Tim Giel, a Shady Side Academy graduate, signed with the New York Yankees June 13.
By Ken Wunderley Tri-State Sports & News Service
When Tim Giel Jr. was bypassed in the Major League Baseball first-year player draft on June 6, his hopes of playing in the majors were starting to dim.
Giel, a resident of Gibsonia who attended Shady Side Academy, had just completed his senior year at Columbia University and was hoping to be drafted by one of the 32 major league franchises.
Despite the disappointment of not being drafted, Giel still held out hope. He had a workout with the Colorado Rockies last week and had another workout scheduled with the Washington Wild Things.
Then came a phone call he never expected.
"My mom came running into the room and said the New York Yankees were calling," Giel said. "It was a big surprise. The Yankees were the last team I expected to hear from. They had never contacted me. I don't even know how they got her [phone] number."
The Yankees wanted Giel to sign a free agent contract. He wasted no time accepting their offer.
"I couldn't believe it," said Giel. "I've been a big Yankees fan since I was a kid. I'm not really sure why I started rooting for them. I've followed the Yankees organization for years.
"I have Yankees hats, shirts and sweatshirts, so I have a good start to my Yankees wardrobe. I couldn't have asked for a better scenario."
Giel accepted the contract offer June 13 and flew to Tampa the following day.
"I have to take a physical and sign my contract," said Giel, who has two possible landing points. "They could keep me in Florida and have me play in the Gulf Coast League. The other option is the Staten Island League, a short-season league in New York."
Giel doesn't have a preference. He just wants a chance to keep alive his goal of playing in the majors.
"It's a big opportunity," Giel said. "It's a chance for me to work my way up through the organization. It's a challenge that I'm really looking forward to."
When asked who his favorite Yankees are, Giel picked the team's most beloved players: shortstop Derek Jeter and closer Mariano Rivera.
"Jeter and Rivera are the face of the organization," Giel said. "Both are a class act.
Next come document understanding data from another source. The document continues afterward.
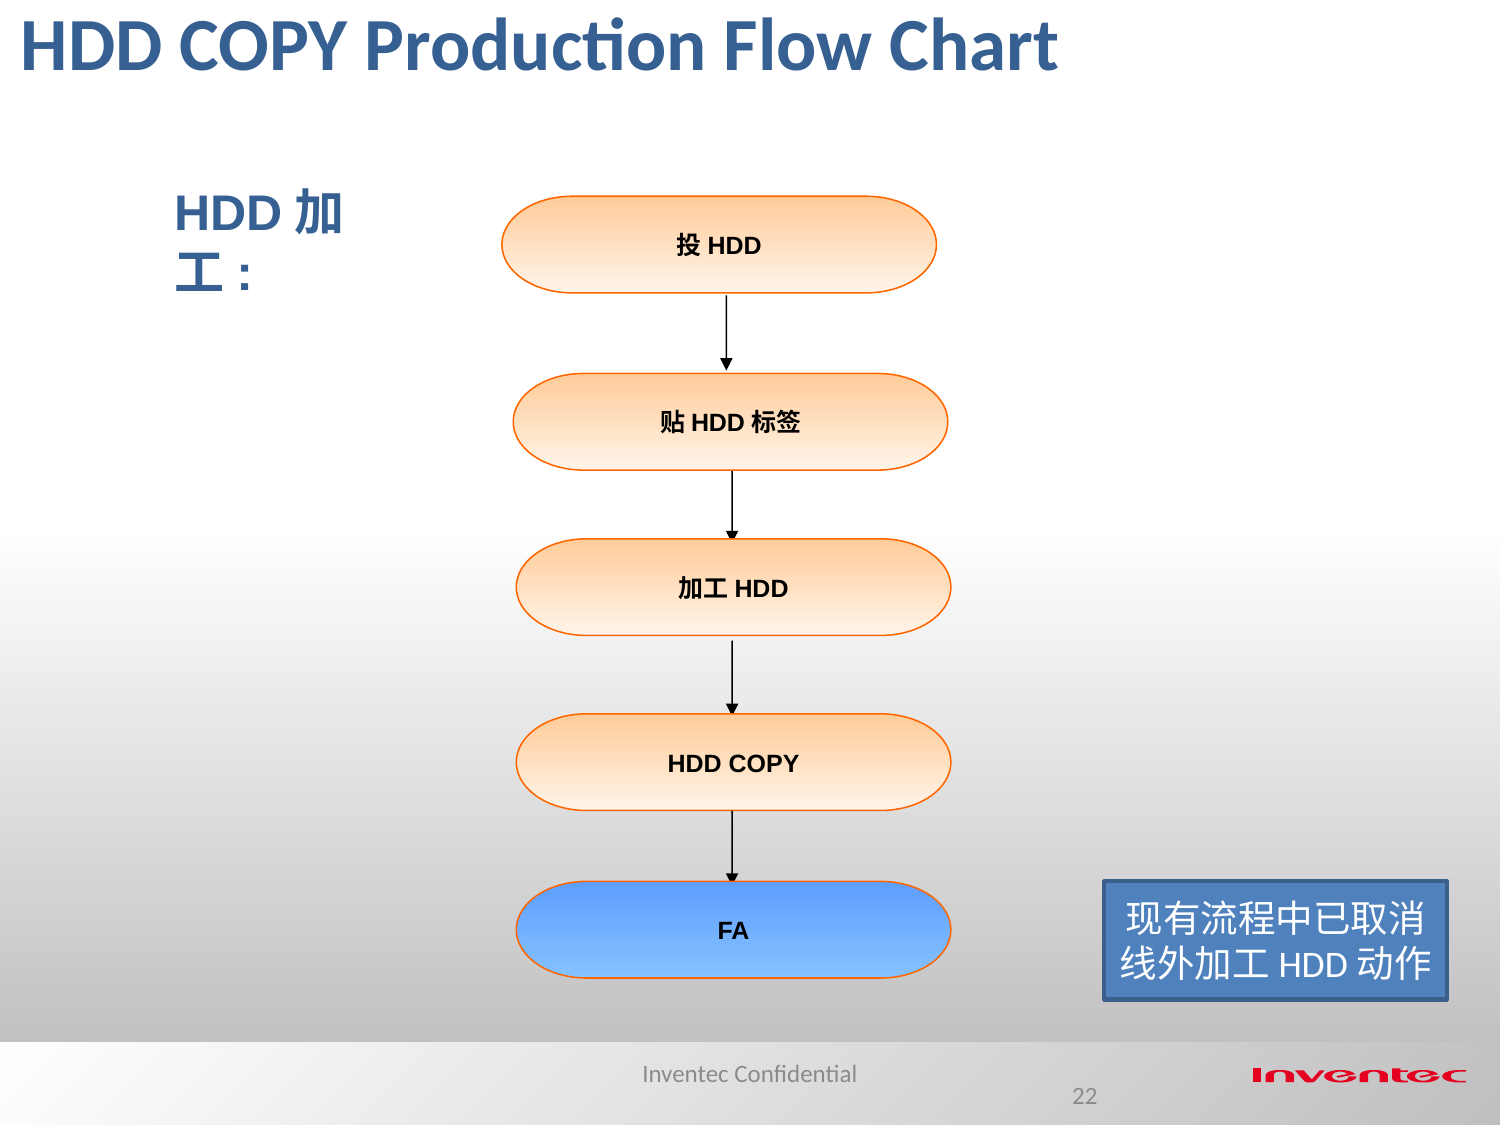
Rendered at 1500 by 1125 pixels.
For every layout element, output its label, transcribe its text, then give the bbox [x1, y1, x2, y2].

title HDD COPY Production Flow Chart [5, 0, 1500, 83]
text_box 现有流程中已取消线外加工HDD动作 [1102, 879, 1449, 1002]
footer Inventec Confidential [512, 1042, 988, 1103]
slide_number 22 [1057, 1065, 1408, 1125]
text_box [501, 196, 952, 979]
text_box HDD加工: [159, 172, 432, 308]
Those are two players you can look up to and know they won't let you down."
Giel also pointed out that he has something in common with one of the most famous Yankees of all.
"Lou Gehrig went to Columbia," said Giel, who was a pitcher at Columbia. "I started as a freshman, was the closer my sophomore year, then moved back to starter for junior and senior years."
Giel concluded his career with his most impressive season. The 6-foot-2, 220-pound right-hander threw 642/3 innings, posting a 3.20 ERA and a 3-3 record. He also recorded 51 strikeouts, a career high. He completed three games and shut out Ivy League foes Brown and Penn.
"We had a great season," said Giel, when asked about his senior season. "We won the Ivy League title and earned a berth in the NCAA regionals at Cal State-Fullerton. We beat Arizona State in 13 innings in our second game. That was the school's first NCAA tournament win. What a way to go out."
Over the course of his four years with the Lions, Giel posted a 10-9 record and a 4.03 ERA in 190 innings. During the 2011 season, Giel came on and saved five games, setting the program record in the category.
"My fastball is one of my better pitches," Giel said. "I usually throw in the upper 80s and low 90s. I also throw a slider, curve and a change-up."
Giel spent the past two summers playing baseball in the Northwoods League and the Cape Cod League.
"Those leagues give college players a chance to play over the summer," Giel said. "The Yankees probably saw me playing in those leagues. It was a good experience because we took a lot of long bus trips. I know what to expect."
Giel recently graduated from Columbia with a bachelors degree in computer engineering.
"My dad has been one of my biggest supporters, but he insisted that I complete my education," said Giel, referring to Tim Giel Sr., the athletic director and wrestling coach at Avonworth High School. "My dream is to play in the majors, but I also know that very few realize that dream. He told me that I must have something to fall back on if I fall short of my dream."